• Document text:
• • •
Categories: P-values, statistical tests, Statistics

### 33 thoughts on “Higgs analysis and statistical flukes (part 2)”

1. >As a formal posterior probability it would require a prior probability on all hypotheses that could explain the data.

Yes!

> If they say, it is patently obvious that Higgs researchers want to use the p-value as a posterior probability assignment to H0, point out the more relevant and actually attainable [iii] inference that is detached in (3).

At risk of making an unproductive side comment, p-values follow from the distribution of test statistic under H0, i.e., they follow from the prior for t under H0. I’m not clear on how one could legitimately associate a p-value with a posterior of anything.

• Chris. The distribution of the test statistic under Ho is not a prior, maybe that was a slip. As you say, it’s erroneous to infer posterior probabilities of hypotheses such as “the Higgs exists” from a p-value, but I tried to emphasize that it is also not the slightest bit desirable to do so, in any of the interpretations of formal posteriors that I’ve ever seen. We want to make inferences such as (3), (3)’, based on sampling distributions or their counterparts. But I admit a principle that is left implicit is behind the move from warranted p-values to detaching claims about what is and is not learned.

Instead, we have about a zillion articles published each year showing how one can “live with” p-values by finding priors that enable posteriors to be deduced (the blog can be searched for examples).

• What was going through my head was, “It doesn’t make any sense to me think of a p-value as a posterior probability. Can I imagine a perspective from which I could think of it in terms of a prior?” I thought I had something but then, given a few more minutes to think about it, realized I didn’t. Pardon the distraction.

Back to more important matters…

> We want to make inferences such as (3), (3)’, based on sampling distributions or their counterparts.
• • •
• Required action 1:
In the Higgs p-value discussion, rewrite the paragraph beginning "At risk of making an unproductive side comment" more briefly, keeping its main points.

Page-level text extractions
• • •
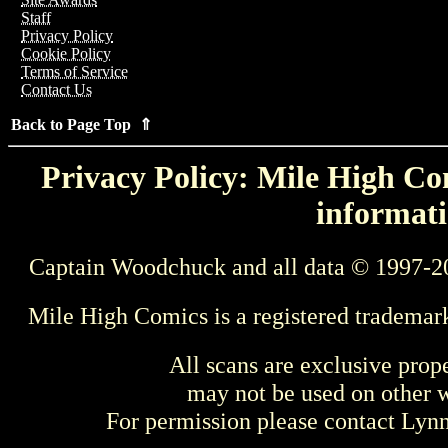
Staff
Privacy Policy
Cookie Policy
Terms of Service
Contact Us
Back to Page Top ⇑
Privacy Policy: Mile High Com
informati
Captain Woodchuck and all data © 1997-2
Mile High Comics is a registered trademar
All scans are exclusive prop
may not be used on other w
For permission please contact Ly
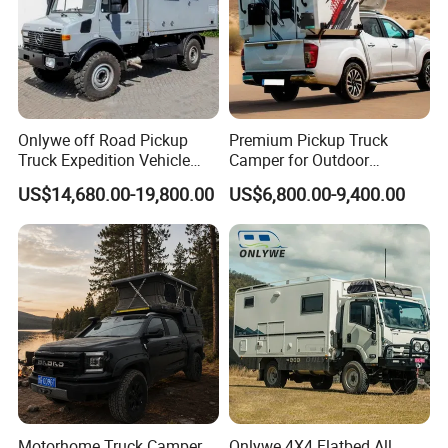
Onlywe off Road Pickup
Premium Pickup Truck
Truck Expedition Vehicle
Camper for Outdoor
Truck Box Camper Van
Adventure
US$14,680.00-19,800.00
US$6,800.00-9,400.00
Shower
Motorhome Truck Camper
Onlywe 4X4 Flatbed All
• • •
• Required action 2:
Please update the listing from its first line through the line containing "may not be used on other w", changing "Privacy Policy" to "Privacy Notice" and keeping everything else the same. Return only those lines, without the pictures.

• Worked solution 1:
P-values follow from the distribution of the test statistic under H0, that is, from the prior for t under H0. It is unclear how a p-value could legitimately be associated with a posterior of anything.

• Worked solution 2:
Staff
Privacy Notice
Cookie Policy
Terms of Service
Contact Us
Back to Page Top ⇑
Privacy Notice: Mile High Com
informati
Captain Woodchuck and all data © 1997-2
Mile High Comics is a registered trademar
All scans are exclusive prop
may not be used on other w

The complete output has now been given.